##### DATASET EXTRACT

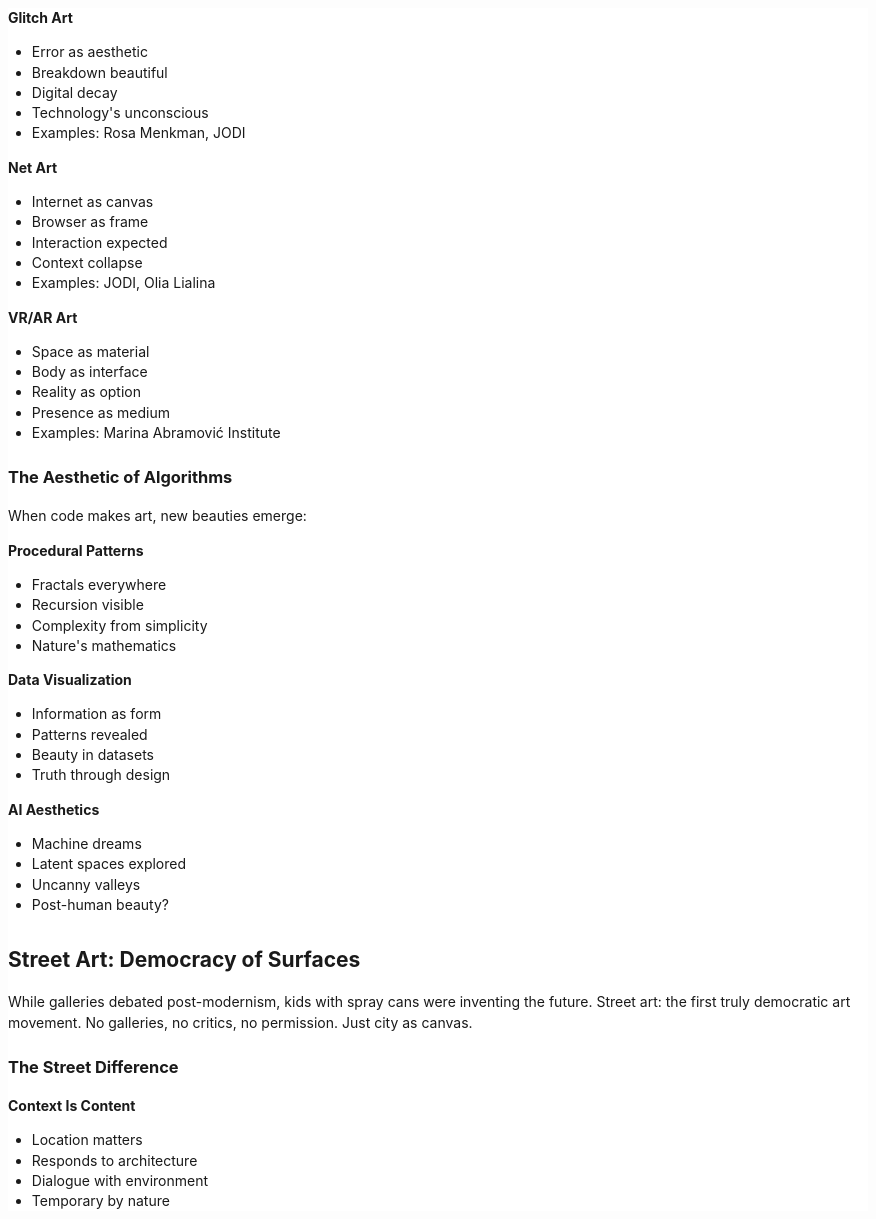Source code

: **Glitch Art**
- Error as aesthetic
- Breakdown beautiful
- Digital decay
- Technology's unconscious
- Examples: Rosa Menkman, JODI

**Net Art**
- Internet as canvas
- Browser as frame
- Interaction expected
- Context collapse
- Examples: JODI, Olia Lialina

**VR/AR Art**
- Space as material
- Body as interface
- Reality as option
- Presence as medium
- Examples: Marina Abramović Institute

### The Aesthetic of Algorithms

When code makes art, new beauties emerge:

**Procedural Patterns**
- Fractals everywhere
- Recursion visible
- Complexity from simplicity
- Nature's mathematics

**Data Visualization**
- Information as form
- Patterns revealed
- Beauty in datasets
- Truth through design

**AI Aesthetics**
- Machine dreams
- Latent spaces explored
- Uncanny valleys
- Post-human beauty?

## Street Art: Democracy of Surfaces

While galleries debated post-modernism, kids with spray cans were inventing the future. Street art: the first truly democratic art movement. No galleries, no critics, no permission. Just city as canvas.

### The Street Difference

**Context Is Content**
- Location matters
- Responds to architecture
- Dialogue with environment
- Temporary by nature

##########

> [WORK ORDER] Tell how many lines in the records above carry the word "JODI". Only the number should appear in the reply.

> [ANSWER SECTION] 2